Inaki Echeverria has recently undertaken two new high-profile projects: El Parque Ecologico Lago de Texcoco (Texcoco Lake Ecological Park) located in the basin of Mexico City Valley in the barren area of what was once the Lake of Texcoco and the Papalote Verde Children's Museum in Monterrey, industrial heart of Mexico.
The Parque Texcoco project seeks to increase the proportion of green area per capita and the volume of storm water treatment. The project will also contribute to regulate water levels and prevent flooding during extreme storm scenarios. Once completed, Parque Texcoco will become the largest urban park in the world, reclaiming over 35,000 acres for public space and infrastructure. The space will feature recreational areas including more than 500 sport facilities and 115km of bike ways; a site museum, also designed by Echeverria as well as diverse research and service facilities. It will generate more than 11,000 jobs and will help increase and promote environmental education, while reducing the dramatic present condition and its pollution effects on the health of residents of the entire Valley.

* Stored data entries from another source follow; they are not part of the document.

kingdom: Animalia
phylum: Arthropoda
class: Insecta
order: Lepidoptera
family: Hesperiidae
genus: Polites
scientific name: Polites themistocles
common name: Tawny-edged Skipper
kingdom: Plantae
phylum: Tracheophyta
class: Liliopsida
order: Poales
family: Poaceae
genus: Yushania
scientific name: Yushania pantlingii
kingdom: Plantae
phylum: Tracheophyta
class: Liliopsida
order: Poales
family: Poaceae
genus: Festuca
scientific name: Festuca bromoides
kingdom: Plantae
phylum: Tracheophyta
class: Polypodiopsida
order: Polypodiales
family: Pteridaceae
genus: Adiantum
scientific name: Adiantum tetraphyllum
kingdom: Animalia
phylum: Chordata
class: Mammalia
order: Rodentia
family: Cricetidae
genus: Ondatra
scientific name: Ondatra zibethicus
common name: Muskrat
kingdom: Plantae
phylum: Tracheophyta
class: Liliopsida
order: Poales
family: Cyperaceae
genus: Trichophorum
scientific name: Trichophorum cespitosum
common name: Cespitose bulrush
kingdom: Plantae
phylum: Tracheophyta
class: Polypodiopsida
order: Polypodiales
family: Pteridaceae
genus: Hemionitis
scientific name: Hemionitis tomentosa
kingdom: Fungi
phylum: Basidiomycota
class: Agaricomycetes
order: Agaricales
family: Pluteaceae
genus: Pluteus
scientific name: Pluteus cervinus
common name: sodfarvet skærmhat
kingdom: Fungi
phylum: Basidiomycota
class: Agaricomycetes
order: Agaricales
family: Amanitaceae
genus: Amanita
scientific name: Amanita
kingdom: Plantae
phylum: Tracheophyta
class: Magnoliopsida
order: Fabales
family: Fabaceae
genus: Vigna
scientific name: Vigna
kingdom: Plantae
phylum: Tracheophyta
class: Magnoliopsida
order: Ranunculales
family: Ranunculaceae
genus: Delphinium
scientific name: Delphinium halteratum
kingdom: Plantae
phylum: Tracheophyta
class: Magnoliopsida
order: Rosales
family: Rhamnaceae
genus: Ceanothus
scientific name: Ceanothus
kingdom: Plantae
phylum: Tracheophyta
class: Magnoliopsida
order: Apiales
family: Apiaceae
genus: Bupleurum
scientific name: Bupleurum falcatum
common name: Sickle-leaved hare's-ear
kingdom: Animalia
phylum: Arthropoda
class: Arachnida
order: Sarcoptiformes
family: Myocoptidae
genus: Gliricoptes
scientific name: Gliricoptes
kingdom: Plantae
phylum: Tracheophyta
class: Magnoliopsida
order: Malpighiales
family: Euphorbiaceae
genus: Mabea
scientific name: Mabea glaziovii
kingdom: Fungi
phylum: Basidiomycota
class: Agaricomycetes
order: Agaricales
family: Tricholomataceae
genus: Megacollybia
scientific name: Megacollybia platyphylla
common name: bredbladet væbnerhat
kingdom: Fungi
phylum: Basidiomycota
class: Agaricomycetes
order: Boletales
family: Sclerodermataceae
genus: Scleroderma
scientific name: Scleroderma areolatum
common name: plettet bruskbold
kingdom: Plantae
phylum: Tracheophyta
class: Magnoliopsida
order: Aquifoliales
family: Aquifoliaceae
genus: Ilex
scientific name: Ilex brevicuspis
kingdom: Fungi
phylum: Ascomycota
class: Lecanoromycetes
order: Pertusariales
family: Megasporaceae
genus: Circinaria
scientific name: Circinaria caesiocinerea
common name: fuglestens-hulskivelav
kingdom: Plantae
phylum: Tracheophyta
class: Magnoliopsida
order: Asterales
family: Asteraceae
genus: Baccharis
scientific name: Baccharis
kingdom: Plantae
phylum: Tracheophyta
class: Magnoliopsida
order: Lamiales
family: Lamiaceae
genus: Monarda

Scheduled to open in Winter 2012, The Papalote Verde Children's Museum, located in Monterrey, Mexico will be an interactive and innovative museum that integrates the latest green technology into a bold and radical architecture. In this project the concept of a "museum" is addressed from a new perspective, as the building itself becomes part of the learning experience. Utilizing his design as a springboard to challenge the concept of the "museum" as a pre-established learning sequence, Echeverria aims for a user-generated experience. An underground space that reduces impact on the environment to a minimum, it also avoids conflict with the functioning of Parque Fundidora by disappearing inside the landscape. It is expected to become Mexico's first LEED Platinum certificate.